----- Information provided

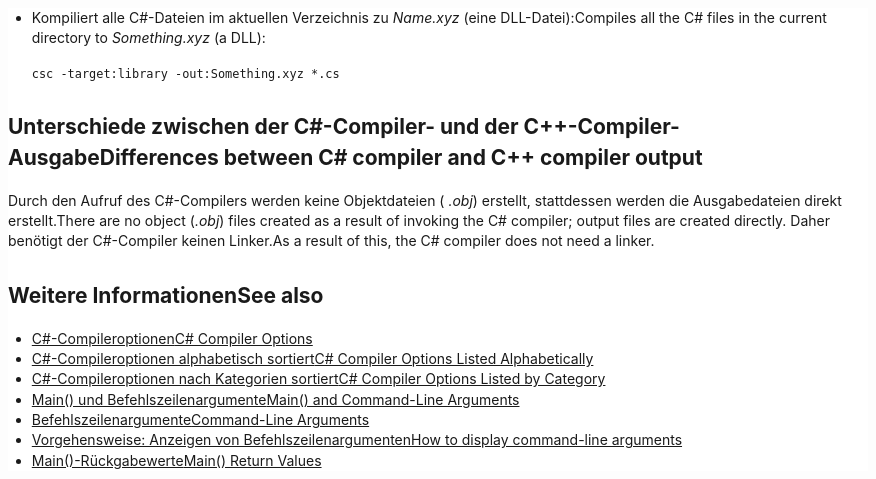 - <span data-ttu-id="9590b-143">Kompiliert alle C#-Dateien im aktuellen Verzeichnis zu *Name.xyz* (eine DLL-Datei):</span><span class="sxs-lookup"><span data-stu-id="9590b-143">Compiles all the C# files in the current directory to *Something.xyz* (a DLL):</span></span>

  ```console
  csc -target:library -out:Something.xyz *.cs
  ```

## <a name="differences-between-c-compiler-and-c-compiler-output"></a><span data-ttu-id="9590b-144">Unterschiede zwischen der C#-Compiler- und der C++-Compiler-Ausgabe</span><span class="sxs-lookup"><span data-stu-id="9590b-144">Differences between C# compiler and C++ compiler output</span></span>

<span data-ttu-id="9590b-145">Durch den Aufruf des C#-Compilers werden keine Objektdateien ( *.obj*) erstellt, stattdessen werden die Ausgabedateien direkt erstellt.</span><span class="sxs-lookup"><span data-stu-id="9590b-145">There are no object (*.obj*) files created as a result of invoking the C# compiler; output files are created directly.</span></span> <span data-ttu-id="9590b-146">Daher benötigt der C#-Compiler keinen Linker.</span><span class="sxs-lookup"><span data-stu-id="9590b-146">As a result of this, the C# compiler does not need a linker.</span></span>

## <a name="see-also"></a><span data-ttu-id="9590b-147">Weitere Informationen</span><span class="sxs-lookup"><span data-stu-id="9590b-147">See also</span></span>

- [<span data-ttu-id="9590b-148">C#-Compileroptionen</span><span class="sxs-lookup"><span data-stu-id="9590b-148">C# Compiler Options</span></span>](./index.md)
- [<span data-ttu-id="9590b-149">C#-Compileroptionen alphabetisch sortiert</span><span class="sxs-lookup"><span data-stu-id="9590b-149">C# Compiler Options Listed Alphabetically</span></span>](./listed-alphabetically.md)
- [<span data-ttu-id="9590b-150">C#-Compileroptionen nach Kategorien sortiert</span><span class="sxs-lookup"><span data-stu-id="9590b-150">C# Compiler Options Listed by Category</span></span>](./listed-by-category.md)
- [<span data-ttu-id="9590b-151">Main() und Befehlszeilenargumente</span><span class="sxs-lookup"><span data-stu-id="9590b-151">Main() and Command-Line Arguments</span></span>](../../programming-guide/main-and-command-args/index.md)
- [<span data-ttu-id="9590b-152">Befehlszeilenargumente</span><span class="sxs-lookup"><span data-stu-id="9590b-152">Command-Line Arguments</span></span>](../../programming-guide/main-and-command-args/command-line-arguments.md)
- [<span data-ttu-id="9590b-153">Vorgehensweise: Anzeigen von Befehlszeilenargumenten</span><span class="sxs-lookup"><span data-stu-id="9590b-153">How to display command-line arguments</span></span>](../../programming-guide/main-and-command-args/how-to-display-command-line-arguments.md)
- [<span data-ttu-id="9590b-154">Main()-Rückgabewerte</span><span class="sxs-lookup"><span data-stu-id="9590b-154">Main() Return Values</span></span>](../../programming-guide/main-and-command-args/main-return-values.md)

----------
----- Information provided

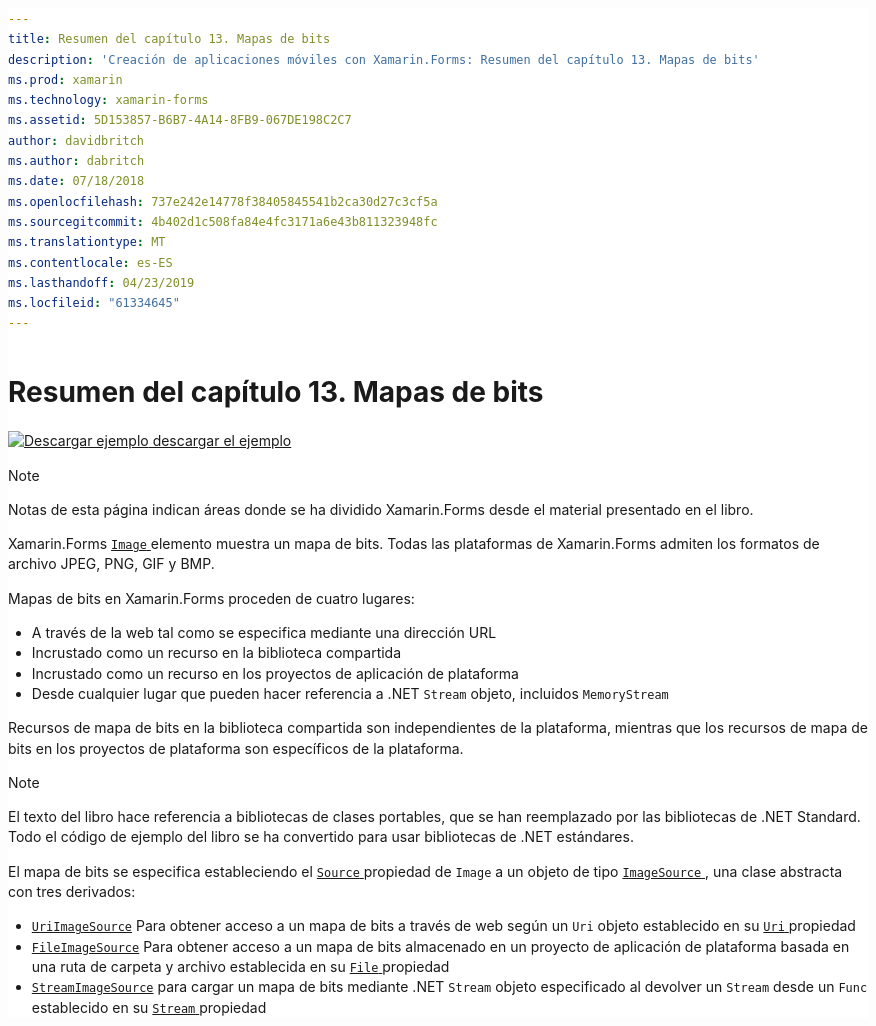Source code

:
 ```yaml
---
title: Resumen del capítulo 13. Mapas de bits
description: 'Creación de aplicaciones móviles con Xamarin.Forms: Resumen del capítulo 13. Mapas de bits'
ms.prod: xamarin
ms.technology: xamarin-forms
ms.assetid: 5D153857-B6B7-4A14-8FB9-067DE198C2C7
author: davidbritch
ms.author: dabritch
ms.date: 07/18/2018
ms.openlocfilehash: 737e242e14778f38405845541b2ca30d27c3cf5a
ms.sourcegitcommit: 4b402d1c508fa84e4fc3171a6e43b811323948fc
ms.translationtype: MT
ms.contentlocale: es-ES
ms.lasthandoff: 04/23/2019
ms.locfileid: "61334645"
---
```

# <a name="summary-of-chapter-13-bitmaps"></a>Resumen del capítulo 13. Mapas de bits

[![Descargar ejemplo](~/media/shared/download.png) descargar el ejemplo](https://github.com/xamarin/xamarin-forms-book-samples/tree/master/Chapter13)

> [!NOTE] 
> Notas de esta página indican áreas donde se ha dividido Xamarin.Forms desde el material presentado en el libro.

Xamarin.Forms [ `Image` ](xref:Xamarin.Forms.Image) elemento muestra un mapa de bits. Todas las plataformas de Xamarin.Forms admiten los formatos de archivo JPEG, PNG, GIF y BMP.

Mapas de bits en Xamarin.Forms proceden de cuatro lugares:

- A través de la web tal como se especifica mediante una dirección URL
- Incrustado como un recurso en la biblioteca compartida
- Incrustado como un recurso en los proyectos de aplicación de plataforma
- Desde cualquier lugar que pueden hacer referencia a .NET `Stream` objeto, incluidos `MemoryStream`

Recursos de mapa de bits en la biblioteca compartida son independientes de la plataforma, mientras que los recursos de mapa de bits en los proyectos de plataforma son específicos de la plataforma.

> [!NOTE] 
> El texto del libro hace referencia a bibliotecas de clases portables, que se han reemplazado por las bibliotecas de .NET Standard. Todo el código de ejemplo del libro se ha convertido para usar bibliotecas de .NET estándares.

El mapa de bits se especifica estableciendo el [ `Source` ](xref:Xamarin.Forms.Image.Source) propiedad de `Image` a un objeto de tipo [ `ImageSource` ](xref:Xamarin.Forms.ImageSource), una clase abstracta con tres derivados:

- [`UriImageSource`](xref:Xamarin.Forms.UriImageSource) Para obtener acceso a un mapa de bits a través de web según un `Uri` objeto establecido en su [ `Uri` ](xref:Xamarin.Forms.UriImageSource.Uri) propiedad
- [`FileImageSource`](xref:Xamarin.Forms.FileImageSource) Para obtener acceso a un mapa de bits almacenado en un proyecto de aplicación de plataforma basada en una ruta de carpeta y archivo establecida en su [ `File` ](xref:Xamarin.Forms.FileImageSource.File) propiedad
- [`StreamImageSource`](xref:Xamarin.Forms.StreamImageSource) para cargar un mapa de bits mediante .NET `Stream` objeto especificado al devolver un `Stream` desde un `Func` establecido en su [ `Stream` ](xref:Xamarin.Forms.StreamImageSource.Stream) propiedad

----------

*The task*
Nothing but the lines from the one with "to *Something.xyz* (a DLL):</span></span>" up to and including the one with "C++ compiler output</span></span>" should be printed, exactly as they read above. Please keep the pictures out.

*Output of the exercise*
 - <span data-ttu-id="9590b-143">Kompiliert alle C#-Dateien im aktuellen Verzeichnis zu *Name.xyz* (eine DLL-Datei):</span><span class="sxs-lookup"><span data-stu-id="9590b-143">Compiles all the C# files in the current directory to *Something.xyz* (a DLL):</span></span>

  ```console
  csc -target:library -out:Something.xyz *.cs
  ```

## <a name="differences-between-c-compiler-and-c-compiler-output"></a><span data-ttu-id="9590b-144">Unterschiede zwischen der C#-Compiler- und der C++-Compiler-Ausgabe</span><span class="sxs-lookup"><span data-stu-id="9590b-144">Differences between C# compiler and C++ compiler output</span></span>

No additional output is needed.